2. Application and Translational Value
From an application perspective, this study’s findings are highly significant: Routine, low-cost X-ray screening combined with basic clinical assessment is sufficient for KOA risk screening in most populations. MRI can be prioritized for those with complex histories, difficult symptoms, new injuries, or in pilot drug trial cohorts. Targeted, tiered application of sequence or multimodal fusion can greatly improve medical screening efficiency and resource allocation.
The end-to-end DL scheme (CNN+Transformer), in contrast to traditional region-consensus and handcrafted feature radiomics pipelines, has the potential to comprehensively capture complex radiomic and spatial variance features for individualized KOA progression prediction. The open-source codebase and reproducible design will foster the evolution and practical translation of AI approaches for KOA, orthopedics, and chronic disease progression forecasting more broadly.
VI. Study Highlights and Innovations
- End-to-End Workflow Completion: Achieved, for the first time, standardized and open-source multimodal end-to-end prediction integrating X-ray, three MRI sequences, and clinical data.
- Large-Scale Samples, Multi-Time Window Validation: Leveraged the OAI database for large sample sizes and high-resolution subgroup analysis, enhancing the universality and persuasiveness of findings.
- Close Focus on Real Value of Multimodal Fusion: Quantified genuine contribution of each imaging type in fusion models via RURs, highlighting structural MRI’s dominance and challenging the field’s “multimodal is superior” dogma.

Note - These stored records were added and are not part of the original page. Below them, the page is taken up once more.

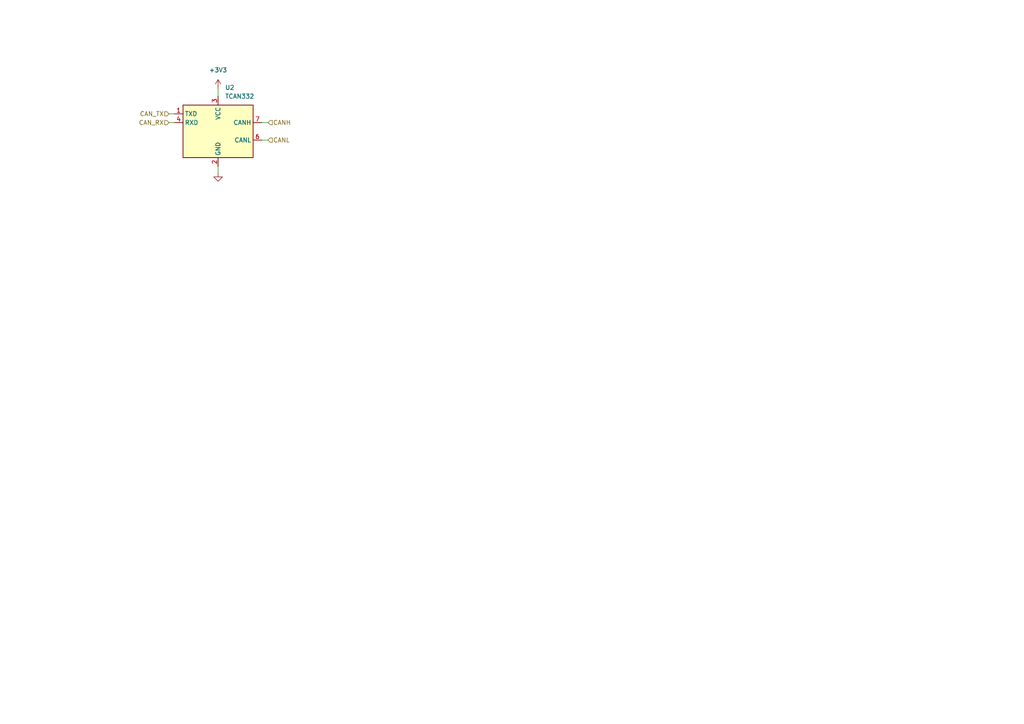
<source format=kicad_sch>
(kicad_sch (version 20211123) (generator eeschema)

  (uuid ffb457ab-cdad-497c-a14d-f02520731c01)

  (paper "A4")

  (lib_symbols
    (symbol "Interface_CAN_LIN:TCAN332" (in_bom yes) (on_board yes)
      (property "Reference" "U" (id 0) (at -10.16 8.89 0)
        (effects (font (size 1.27 1.27)) (justify left))
      )
      (property "Value" "TCAN332" (id 1) (at 2.54 8.89 0)
        (effects (font (size 1.27 1.27)) (justify left))
      )
      (property "Footprint" "" (id 2) (at 0 -12.7 0)
        (effects (font (size 1.27 1.27) italic) hide)
      )
      (property "Datasheet" "http://www.ti.com/lit/ds/symlink/tcan337.pdf" (id 3) (at 0 0 0)
        (effects (font (size 1.27 1.27)) hide)
      )
      (property "ki_keywords" "High-Speed CAN Transceiver" (id 4) (at 0 0 0)
        (effects (font (size 1.27 1.27)) hide)
      )
      (property "ki_description" "High-Speed CAN Transceiver, 1Mbps, 3.3V supply, SOT-23-8/SOIC-8" (id 5) (at 0 0 0)
        (effects (font (size 1.27 1.27)) hide)
      )
      (property "ki_fp_filters" "*TSOT?23* *SOIC*3.9x4.9mm*P1.27mm*" (id 6) (at 0 0 0)
        (effects (font (size 1.27 1.27)) hide)
      )
      (symbol "TCAN332_0_1"
        (rectangle (start -10.16 7.62) (end 10.16 -7.62)
          (stroke (width 0.254) (type default) (color 0 0 0 0))
          (fill (type background))
        )
      )
      (symbol "TCAN332_1_1"
        (pin input line (at -12.7 5.08 0) (length 2.54)
          (name "TXD" (effects (font (size 1.27 1.27))))
          (number "1" (effects (font (size 1.27 1.27))))
        )
        (pin power_in line (at 0 -10.16 90) (length 2.54)
          (name "GND" (effects (font (size 1.27 1.27))))
          (number "2" (effects (font (size 1.27 1.27))))
        )
        (pin power_in line (at 0 10.16 270) (length 2.54)
          (name "VCC" (effects (font (size 1.27 1.27))))
          (number "3" (effects (font (size 1.27 1.27))))
        )
        (pin tri_state line (at -12.7 2.54 0) (length 2.54)
          (name "RXD" (effects (font (size 1.27 1.27))))
          (number "4" (effects (font (size 1.27 1.27))))
        )
        (pin no_connect line (at -10.16 -2.54 0) (length 2.54) hide
          (name "NC" (effects (font (size 1.27 1.27))))
          (number "5" (effects (font (size 1.27 1.27))))
        )
        (pin bidirectional line (at 12.7 -2.54 180) (length 2.54)
          (name "CANL" (effects (font (size 1.27 1.27))))
          (number "6" (effects (font (size 1.27 1.27))))
        )
        (pin bidirectional line (at 12.7 2.54 180) (length 2.54)
          (name "CANH" (effects (font (size 1.27 1.27))))
          (number "7" (effects (font (size 1.27 1.27))))
        )
        (pin no_connect line (at -10.16 -5.08 0) (length 2.54) hide
          (name "NC" (effects (font (size 1.27 1.27))))
          (number "8" (effects (font (size 1.27 1.27))))
        )
      )
    )
    (symbol "power:+3V3" (power) (pin_names (offset 0)) (in_bom yes) (on_board yes)
      (property "Reference" "#PWR" (id 0) (at 0 -3.81 0)
        (effects (font (size 1.27 1.27)) hide)
      )
      (property "Value" "+3V3" (id 1) (at 0 3.556 0)
        (effects (font (size 1.27 1.27)))
      )
      (property "Footprint" "" (id 2) (at 0 0 0)
        (effects (font (size 1.27 1.27)) hide)
      )
      (property "Datasheet" "" (id 3) (at 0 0 0)
        (effects (font (size 1.27 1.27)) hide)
      )
      (property "ki_keywords" "power-flag" (id 4) (at 0 0 0)
        (effects (font (size 1.27 1.27)) hide)
      )
      (property "ki_description" "Power symbol creates a global label with name \"+3V3\"" (id 5) (at 0 0 0)
        (effects (font (size 1.27 1.27)) hide)
      )
      (symbol "+3V3_0_1"
        (polyline
          (pts
            (xy -0.762 1.27)
            (xy 0 2.54)
          )
          (stroke (width 0) (type default) (color 0 0 0 0))
          (fill (type none))
        )
        (polyline
          (pts
            (xy 0 0)
            (xy 0 2.54)
          )
          (stroke (width 0) (type default) (color 0 0 0 0))
          (fill (type none))
        )
        (polyline
          (pts
            (xy 0 2.54)
            (xy 0.762 1.27)
          )
          (stroke (width 0) (type default) (color 0 0 0 0))
          (fill (type none))
        )
      )
      (symbol "+3V3_1_1"
        (pin power_in line (at 0 0 90) (length 0) hide
          (name "+3V3" (effects (font (size 1.27 1.27))))
          (number "1" (effects (font (size 1.27 1.27))))
        )
      )
    )
    (symbol "power:GND" (power) (pin_names (offset 0)) (in_bom yes) (on_board yes)
      (property "Reference" "#PWR" (id 0) (at 0 -6.35 0)
        (effects (font (size 1.27 1.27)) hide)
      )
      (property "Value" "GND" (id 1) (at 0 -3.81 0)
        (effects (font (size 1.27 1.27)))
      )
      (property "Footprint" "" (id 2) (at 0 0 0)
        (effects (font (size 1.27 1.27)) hide)
      )
      (property "Datasheet" "" (id 3) (at 0 0 0)
        (effects (font (size 1.27 1.27)) hide)
      )
      (property "ki_keywords" "power-flag" (id 4) (at 0 0 0)
        (effects (font (size 1.27 1.27)) hide)
      )
      (property "ki_description" "Power symbol creates a global label with name \"GND\" , ground" (id 5) (at 0 0 0)
        (effects (font (size 1.27 1.27)) hide)
      )
      (symbol "GND_0_1"
        (polyline
          (pts
            (xy 0 0)
            (xy 0 -1.27)
            (xy 1.27 -1.27)
            (xy 0 -2.54)
            (xy -1.27 -1.27)
            (xy 0 -1.27)
          )
          (stroke (width 0) (type default) (color 0 0 0 0))
          (fill (type none))
        )
      )
      (symbol "GND_1_1"
        (pin power_in line (at 0 0 270) (length 0) hide
          (name "GND" (effects (font (size 1.27 1.27))))
          (number "1" (effects (font (size 1.27 1.27))))
        )
      )
    )
  )


  (wire (pts (xy 75.946 35.56) (xy 77.724 35.56))
    (stroke (width 0) (type default) (color 0 0 0 0))
    (uuid 19be3703-88f8-4a2f-a520-aece9904691b)
  )
  (wire (pts (xy 63.246 25.654) (xy 63.246 27.94))
    (stroke (width 0) (type default) (color 0 0 0 0))
    (uuid 241c02c3-80d8-44df-9a14-970ba2cad039)
  )
  (wire (pts (xy 49.022 33.02) (xy 50.546 33.02))
    (stroke (width 0) (type default) (color 0 0 0 0))
    (uuid 34f40461-47b7-4c5e-8ea6-9af3ef4241ac)
  )
  (wire (pts (xy 75.946 40.64) (xy 77.724 40.64))
    (stroke (width 0) (type default) (color 0 0 0 0))
    (uuid 5d95d1a8-d886-4e4e-90ef-919b76b54afc)
  )
  (wire (pts (xy 63.246 48.26) (xy 63.246 50.038))
    (stroke (width 0) (type default) (color 0 0 0 0))
    (uuid acaddda3-af4f-4f1e-8154-bdf76769f8c2)
  )
  (wire (pts (xy 49.022 35.56) (xy 50.546 35.56))
    (stroke (width 0) (type default) (color 0 0 0 0))
    (uuid dc2df5f4-cdf1-4eb7-84b1-3b610d5ce3c5)
  )

  (hierarchical_label "CANH" (shape input) (at 77.724 35.56 0)
    (effects (font (size 1.27 1.27)) (justify left))
    (uuid 86bf6dba-d963-4713-a659-60e03d3fb1ee)
  )
  (hierarchical_label "CAN_TX" (shape input) (at 49.022 33.02 180)
    (effects (font (size 1.27 1.27)) (justify right))
    (uuid c2da627d-38b3-41b8-a3b0-7adc0ec447ea)
  )
  (hierarchical_label "CANL" (shape input) (at 77.724 40.64 0)
    (effects (font (size 1.27 1.27)) (justify left))
    (uuid c3859623-c282-4466-9347-7832752dd8cf)
  )
  (hierarchical_label "CAN_RX" (shape input) (at 49.022 35.56 180)
    (effects (font (size 1.27 1.27)) (justify right))
    (uuid c49d81e8-58af-4173-8596-5aa16eb4319a)
  )

  (symbol (lib_id "power:+3V3") (at 63.246 25.654 0) (unit 1)
    (in_bom yes) (on_board yes) (fields_autoplaced)
    (uuid 0aa574d9-f1e7-4fdc-ac14-f23fe622e591)
    (property "Reference" "#PWR0117" (id 0) (at 63.246 29.464 0)
      (effects (font (size 1.27 1.27)) hide)
    )
    (property "Value" "+3V3" (id 1) (at 63.246 20.32 0))
    (property "Footprint" "" (id 2) (at 63.246 25.654 0)
      (effects (font (size 1.27 1.27)) hide)
    )
    (property "Datasheet" "" (id 3) (at 63.246 25.654 0)
      (effects (font (size 1.27 1.27)) hide)
    )
    (pin "1" (uuid 28282462-c608-4c90-9d42-a360090dfbfd))
  )

  (symbol (lib_id "Interface_CAN_LIN:TCAN332") (at 63.246 38.1 0) (unit 1)
    (in_bom yes) (on_board yes) (fields_autoplaced)
    (uuid 2a0e9909-203a-4405-8f21-fcf1703ca69d)
    (property "Reference" "U2" (id 0) (at 65.2654 25.4 0)
      (effects (font (size 1.27 1.27)) (justify left))
    )
    (property "Value" "TCAN332" (id 1) (at 65.2654 27.94 0)
      (effects (font (size 1.27 1.27)) (justify left))
    )
    (property "Footprint" "Package_SO:SOP-8_3.9x4.9mm_P1.27mm" (id 2) (at 63.246 50.8 0)
      (effects (font (size 1.27 1.27) italic) hide)
    )
    (property "Datasheet" "http://www.ti.com/lit/ds/symlink/tcan337.pdf" (id 3) (at 63.246 38.1 0)
      (effects (font (size 1.27 1.27)) hide)
    )
    (pin "1" (uuid 8e6036db-8af7-40b9-86e3-a299e29a3bc6))
    (pin "2" (uuid 018949a6-4611-4724-aafa-6a469a294599))
    (pin "3" (uuid f1e6e646-e797-47d1-9306-14fa92b51853))
    (pin "4" (uuid 2303238c-3c75-460d-8523-46cc231608fb))
    (pin "5" (uuid d693c7d3-c871-4eed-9d11-7e321bbfb53a))
    (pin "6" (uuid b1bb5134-4fd6-472c-ab0b-363553d841f0))
    (pin "7" (uuid a07bdcfa-aead-42b4-a380-f84183f067b1))
    (pin "8" (uuid ac383ee5-2d6d-48ca-ba13-869961d86137))
  )

  (symbol (lib_id "power:GND") (at 63.246 50.038 0) (unit 1)
    (in_bom yes) (on_board yes) (fields_autoplaced)
    (uuid 55ebe54d-7056-40b9-934f-8d4b304704ad)
    (property "Reference" "#PWR0116" (id 0) (at 63.246 56.388 0)
      (effects (font (size 1.27 1.27)) hide)
    )
    (property "Value" "GND" (id 1) (at 63.246 54.61 0)
      (effects (font (size 1.27 1.27)) hide)
    )
    (property "Footprint" "" (id 2) (at 63.246 50.038 0)
      (effects (font (size 1.27 1.27)) hide)
    )
    (property "Datasheet" "" (id 3) (at 63.246 50.038 0)
      (effects (font (size 1.27 1.27)) hide)
    )
    (pin "1" (uuid 75b3f7cc-659a-4e83-9709-4f23efaa090f))
  )
)

</source>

- Subgroup and Heterogeneity Recognition: Thoroughly evaluated model performance across different clinical backgrounds (post-op, post-injury, typical cases), emphasizing the necessity of population stratification in KOA research and modeling.
- Methodological Innovation: The combined CNN plus Transformer architecture connects local image features with global inter-sequence or cross-source dependencies, providing direction for future large-volume medical data fusion research.
VII. Other Points of Note
- All related code, data selection, preprocessing, model development, and evaluation processes are open-sourced on GitHub (https://github.com/imedslab/oaprogressionmmf).

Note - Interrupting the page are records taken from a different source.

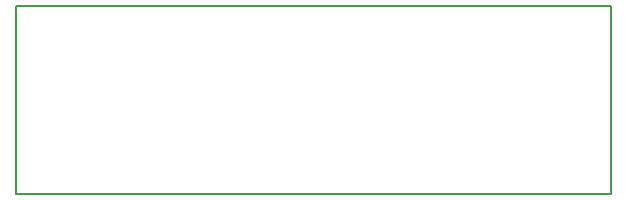
<source format=gm1>
G04 MADE WITH FRITZING*
G04 WWW.FRITZING.ORG*
G04 DOUBLE SIDED*
G04 HOLES PLATED*
G04 CONTOUR ON CENTER OF CONTOUR VECTOR*
%ASAXBY*%
%FSLAX23Y23*%
%MOIN*%
%OFA0B0*%
%SFA1.0B1.0*%
%ADD10R,1.990140X0.635732*%
%ADD11C,0.008000*%
%ADD10C,0.008*%
%LNCONTOUR*%
G90*
G70*
G54D10*
G54D11*
X4Y632D02*
X1986Y632D01*
X1986Y4D01*
X4Y4D01*
X4Y632D01*
D02*
G04 End of contour*
M02*
</source>
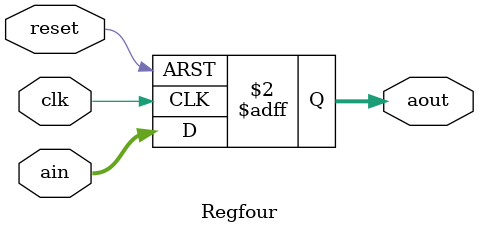
<source format=sv>
module Regfour #(parameter N = 4)(clk, reset, ain, aout);
input logic clk, reset;
input logic [N-1:0]ain;
output logic [N-1:0]aout;

always_ff @(posedge clk, posedge reset)
if (reset)
aout<=0;
else
aout<=ain;
endmodule

</source>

- The discussion section anticipates future directions, including disease progression sequence prediction, imaging domain adaptation, multi-center data generalization, and slimming/streamlining AI models.
- Highlights the limitations of KL grading as an endpoint, advocating the integration of MRI quantitative scoring systems (such as MOAKS) or adaptive phenotype grouping into future predictive frameworks.
- Cautions that future multimodal DL models must attend to balanced branch optimization and weight learning, and explore architectures and decision mechanisms with greater clinical interpretability and practical utility.
VIII. Summary
By deploying multimodal deep learning, this study systematically evaluated the genuine contributions of X-ray, different MRI sequences, and their fusion in KOA progression prediction, providing stratified screening and clinical decision-making recommendations tailored to real-world needs. With robust large-scale validation, detailed subgroup analysis, and an open-source framework, this work lays a solid foundation and new direction for both AI-driven musculoskeletal disease progression forecasting and broader chronic disease applications.